### [To do]
Copy every line of the material below word for word, keeping the original order.

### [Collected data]
(begin)

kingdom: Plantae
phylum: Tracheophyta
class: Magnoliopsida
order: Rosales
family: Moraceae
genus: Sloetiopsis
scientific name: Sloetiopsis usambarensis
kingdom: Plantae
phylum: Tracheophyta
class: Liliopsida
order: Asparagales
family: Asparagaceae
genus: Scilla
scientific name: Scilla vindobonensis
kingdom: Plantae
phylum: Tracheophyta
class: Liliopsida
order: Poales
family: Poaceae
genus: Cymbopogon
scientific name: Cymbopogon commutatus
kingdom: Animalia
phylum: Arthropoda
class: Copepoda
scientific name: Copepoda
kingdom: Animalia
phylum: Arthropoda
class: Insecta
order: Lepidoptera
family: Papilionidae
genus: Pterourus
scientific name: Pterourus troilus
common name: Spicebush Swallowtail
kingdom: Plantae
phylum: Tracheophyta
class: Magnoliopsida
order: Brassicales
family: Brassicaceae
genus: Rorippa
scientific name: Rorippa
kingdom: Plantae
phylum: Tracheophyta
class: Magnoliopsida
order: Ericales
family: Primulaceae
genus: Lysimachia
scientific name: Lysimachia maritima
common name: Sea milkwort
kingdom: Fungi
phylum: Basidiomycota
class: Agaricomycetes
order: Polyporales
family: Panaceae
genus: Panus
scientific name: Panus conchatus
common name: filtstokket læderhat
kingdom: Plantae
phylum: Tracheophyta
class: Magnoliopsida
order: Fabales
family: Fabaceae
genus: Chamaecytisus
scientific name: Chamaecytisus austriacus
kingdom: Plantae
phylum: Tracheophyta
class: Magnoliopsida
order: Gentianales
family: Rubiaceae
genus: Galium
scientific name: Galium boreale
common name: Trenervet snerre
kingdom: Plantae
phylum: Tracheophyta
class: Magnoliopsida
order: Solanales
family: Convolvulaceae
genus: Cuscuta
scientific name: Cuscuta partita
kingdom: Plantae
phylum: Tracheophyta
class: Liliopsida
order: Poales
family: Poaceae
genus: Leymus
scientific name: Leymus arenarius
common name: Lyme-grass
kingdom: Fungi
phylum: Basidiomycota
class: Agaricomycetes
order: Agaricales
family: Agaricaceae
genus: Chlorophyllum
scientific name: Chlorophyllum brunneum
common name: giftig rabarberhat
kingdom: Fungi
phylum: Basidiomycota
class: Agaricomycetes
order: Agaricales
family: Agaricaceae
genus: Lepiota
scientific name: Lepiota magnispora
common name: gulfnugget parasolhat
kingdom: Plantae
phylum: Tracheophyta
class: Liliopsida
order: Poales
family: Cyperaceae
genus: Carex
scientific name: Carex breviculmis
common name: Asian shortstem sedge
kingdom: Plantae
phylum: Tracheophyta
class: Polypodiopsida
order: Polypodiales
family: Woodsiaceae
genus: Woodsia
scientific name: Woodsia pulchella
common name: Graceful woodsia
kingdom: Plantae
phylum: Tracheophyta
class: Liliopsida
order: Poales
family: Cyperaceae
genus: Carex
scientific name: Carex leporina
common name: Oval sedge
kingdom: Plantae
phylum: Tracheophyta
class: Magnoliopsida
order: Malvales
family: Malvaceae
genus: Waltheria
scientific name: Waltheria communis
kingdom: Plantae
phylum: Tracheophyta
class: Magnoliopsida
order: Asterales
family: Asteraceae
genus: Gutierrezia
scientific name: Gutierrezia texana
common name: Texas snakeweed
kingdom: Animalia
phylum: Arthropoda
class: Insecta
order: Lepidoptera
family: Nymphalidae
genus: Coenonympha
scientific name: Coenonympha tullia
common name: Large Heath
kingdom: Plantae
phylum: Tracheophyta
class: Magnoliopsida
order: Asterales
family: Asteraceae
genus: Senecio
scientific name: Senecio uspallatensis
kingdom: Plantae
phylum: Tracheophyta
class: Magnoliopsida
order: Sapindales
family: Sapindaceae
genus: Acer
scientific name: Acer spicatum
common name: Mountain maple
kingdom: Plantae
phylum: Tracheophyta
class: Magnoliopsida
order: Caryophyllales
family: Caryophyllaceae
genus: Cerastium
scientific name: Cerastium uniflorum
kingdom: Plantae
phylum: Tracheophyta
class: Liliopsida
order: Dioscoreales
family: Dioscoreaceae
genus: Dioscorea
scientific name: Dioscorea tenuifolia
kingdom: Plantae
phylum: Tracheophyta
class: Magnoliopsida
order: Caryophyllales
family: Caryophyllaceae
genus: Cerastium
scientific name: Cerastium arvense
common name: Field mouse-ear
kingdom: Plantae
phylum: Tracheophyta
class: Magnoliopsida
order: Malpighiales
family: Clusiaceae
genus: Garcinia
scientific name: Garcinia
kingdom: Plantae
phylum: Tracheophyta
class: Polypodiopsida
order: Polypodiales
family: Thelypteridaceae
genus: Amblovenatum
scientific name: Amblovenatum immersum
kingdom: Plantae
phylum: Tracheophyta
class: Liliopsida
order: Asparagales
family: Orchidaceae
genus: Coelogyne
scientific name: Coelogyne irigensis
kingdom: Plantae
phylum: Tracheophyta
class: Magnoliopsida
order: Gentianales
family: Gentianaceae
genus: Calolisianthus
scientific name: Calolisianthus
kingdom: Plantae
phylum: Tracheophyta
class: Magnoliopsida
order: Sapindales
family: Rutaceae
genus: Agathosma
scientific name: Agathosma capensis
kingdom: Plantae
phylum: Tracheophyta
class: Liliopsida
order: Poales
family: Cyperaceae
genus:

(end)

### [Correct response]
kingdom: Plantae
phylum: Tracheophyta
class: Magnoliopsida
order: Rosales
family: Moraceae
genus: Sloetiopsis
scientific name: Sloetiopsis usambarensis
kingdom: Plantae
phylum: Tracheophyta
class: Liliopsida
order: Asparagales
family: Asparagaceae
genus: Scilla
scientific name: Scilla vindobonensis
kingdom: Plantae
phylum: Tracheophyta
class: Liliopsida
order: Poales
family: Poaceae
genus: Cymbopogon
scientific name: Cymbopogon commutatus
kingdom: Animalia
phylum: Arthropoda
class: Copepoda
scientific name: Copepoda
kingdom: Animalia
phylum: Arthropoda
class: Insecta
order: Lepidoptera
family: Papilionidae
genus: Pterourus
scientific name: Pterourus troilus
common name: Spicebush Swallowtail
kingdom: Plantae
phylum: Tracheophyta
class: Magnoliopsida
order: Brassicales
family: Brassicaceae
genus: Rorippa
scientific name: Rorippa
kingdom: Plantae
phylum: Tracheophyta
class: Magnoliopsida
order: Ericales
family: Primulaceae
genus: Lysimachia
scientific name: Lysimachia maritima
common name: Sea milkwort
kingdom: Fungi
phylum: Basidiomycota
class: Agaricomycetes
order: Polyporales
family: Panaceae
genus: Panus
scientific name: Panus conchatus
common name: filtstokket læderhat
kingdom: Plantae
phylum: Tracheophyta
class: Magnoliopsida
order: Fabales
family: Fabaceae
genus: Chamaecytisus
scientific name: Chamaecytisus austriacus
kingdom: Plantae
phylum: Tracheophyta
class: Magnoliopsida
order: Gentianales
family: Rubiaceae
genus: Galium
scientific name: Galium boreale
common name: Trenervet snerre
kingdom: Plantae
phylum: Tracheophyta
class: Magnoliopsida
order: Solanales
family: Convolvulaceae
genus: Cuscuta
scientific name: Cuscuta partita
kingdom: Plantae
phylum: Tracheophyta
class: Liliopsida
order: Poales
family: Poaceae
genus: Leymus
scientific name: Leymus arenarius
common name: Lyme-grass
kingdom: Fungi
phylum: Basidiomycota
class: Agaricomycetes
order: Agaricales
family: Agaricaceae
genus: Chlorophyllum
scientific name: Chlorophyllum brunneum
common name: giftig rabarberhat
kingdom: Fungi
phylum: Basidiomycota
class: Agaricomycetes
order: Agaricales
family: Agaricaceae
genus: Lepiota
scientific name: Lepiota magnispora
common name: gulfnugget parasolhat
kingdom: Plantae
phylum: Tracheophyta
class: Liliopsida
order: Poales
family: Cyperaceae
genus: Carex
scientific name: Carex breviculmis
common name: Asian shortstem sedge
kingdom: Plantae
phylum: Tracheophyta
class: Polypodiopsida
order: Polypodiales
family: Woodsiaceae
genus: Woodsia
scientific name: Woodsia pulchella
common name: Graceful woodsia
kingdom: Plantae
phylum: Tracheophyta
class: Liliopsida
order: Poales
family: Cyperaceae
genus: Carex
scientific name: Carex leporina
common name: Oval sedge
kingdom: Plantae
phylum: Tracheophyta
class: Magnoliopsida
order: Malvales
family: Malvaceae
genus: Waltheria
scientific name: Waltheria communis
kingdom: Plantae
phylum: Tracheophyta
class: Magnoliopsida
order: Asterales
family: Asteraceae
genus: Gutierrezia
scientific name: Gutierrezia texana
common name: Texas snakeweed
kingdom: Animalia
phylum: Arthropoda
class: Insecta
order: Lepidoptera
family: Nymphalidae
genus: Coenonympha
scientific name: Coenonympha tullia
common name: Large Heath
kingdom: Plantae
phylum: Tracheophyta
class: Magnoliopsida
order: Asterales
family: Asteraceae
genus: Senecio
scientific name: Senecio uspallatensis
kingdom: Plantae
phylum: Tracheophyta
class: Magnoliopsida
order: Sapindales
family: Sapindaceae
genus: Acer
scientific name: Acer spicatum
common name: Mountain maple
kingdom: Plantae
phylum: Tracheophyta
class: Magnoliopsida
order: Caryophyllales
family: Caryophyllaceae
genus: Cerastium
scientific name: Cerastium uniflorum
kingdom: Plantae
phylum: Tracheophyta
class: Liliopsida
order: Dioscoreales
family: Dioscoreaceae
genus: Dioscorea
scientific name: Dioscorea tenuifolia
kingdom: Plantae
phylum: Tracheophyta
class: Magnoliopsida
order: Caryophyllales
family: Caryophyllaceae
genus: Cerastium
scientific name: Cerastium arvense
common name: Field mouse-ear
kingdom: Plantae
phylum: Tracheophyta
class: Magnoliopsida
order: Malpighiales
family: Clusiaceae
genus: Garcinia
scientific name: Garcinia
kingdom: Plantae
phylum: Tracheophyta
class: Polypodiopsida
order: Polypodiales
family: Thelypteridaceae
genus: Amblovenatum
scientific name: Amblovenatum immersum
kingdom: Plantae
phylum: Tracheophyta
class: Liliopsida
order: Asparagales
family: Orchidaceae
genus: Coelogyne
scientific name: Coelogyne irigensis
kingdom: Plantae
phylum: Tracheophyta
class: Magnoliopsida
order: Gentianales
family: Gentianaceae
genus: Calolisianthus
scientific name: Calolisianthus
kingdom: Plantae
phylum: Tracheophyta
class: Magnoliopsida
order: Sapindales
family: Rutaceae
genus: Agathosma
scientific name: Agathosma capensis
kingdom: Plantae
phylum: Tracheophyta
class: Liliopsida
order: Poales
family: Cyperaceae
genus:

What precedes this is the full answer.